Trebek explained that if Holzhauer wins tonight, he'll tie Julia Collins' record for the second-highest number of wins.
Two weeks ago, Trebek updated viewers on his health via a video message from the set of the long-running game show. There, he said he was "feeling good" and thanked fans for their support.
"I've always tried to be straight with you and I'm not going to stop now, so despite what you may have heard, I'm feeling good. I'm continuing with my therapy and we — by we, the staff — is already working on our next season," he said. "So I look forward to seeing you once again in September with all kinds of good stuff."
When Trebek first revealed his diagnosis in March, again via video from the Jeopardy set, he said he was going to "fight" the disease, aiming to "beat the low survival rate statistics."
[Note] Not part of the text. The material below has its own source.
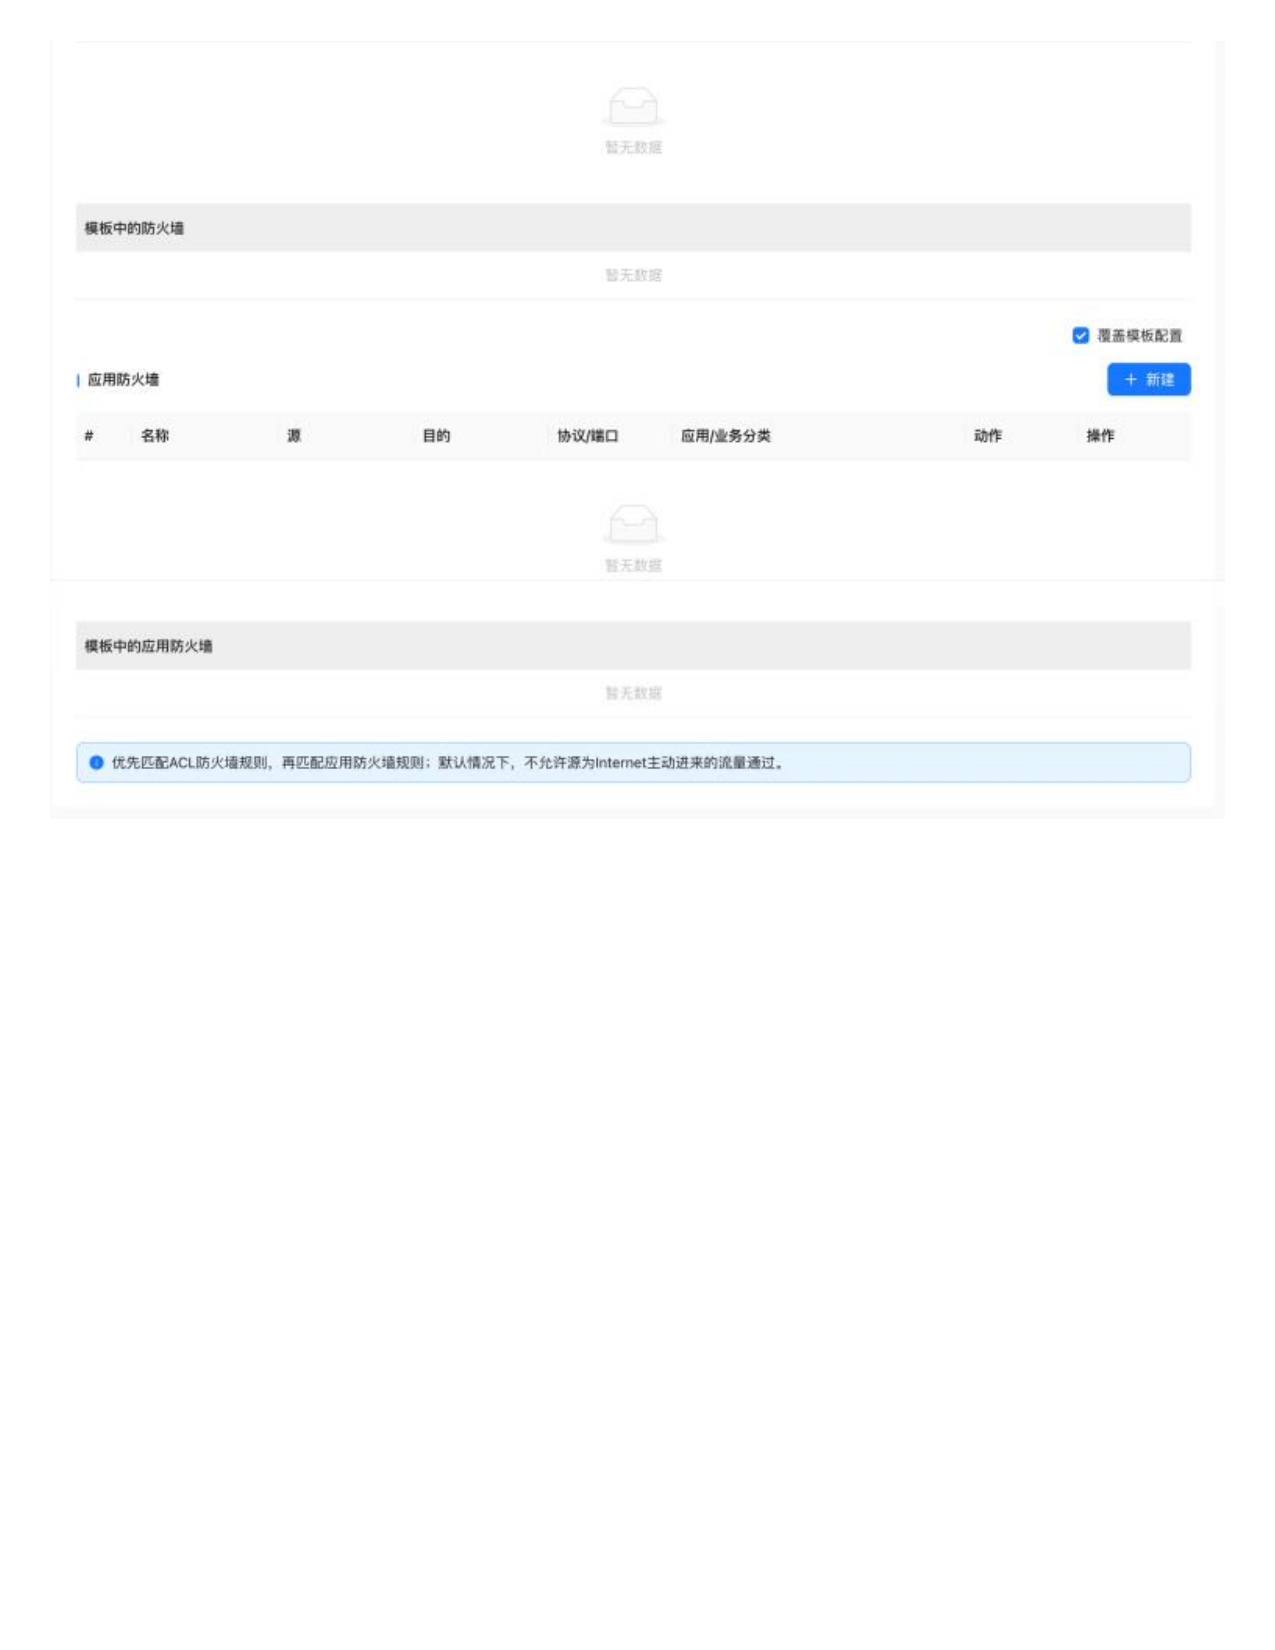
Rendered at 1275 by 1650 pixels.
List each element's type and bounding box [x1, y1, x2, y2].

"If anyone can beat this, it's Alex," said Mike Hopkins, chairman of Jeopardy producer Sony Pictures TV. "He has our full support as he tackles this challenge head-on."
Trebek has hosted Jeopardy since its current iteration debuted in 1984. He has won five Daytime Emmy awards for outstanding game show host and received a lifetime achievement award in 2011. His contract has been extended through 2022 and syndicator CBS Television Distribution has renewed Jeopardy and Wheel of Fortune, the hosts of which are also signed through 2022, through the 2022-2023 season.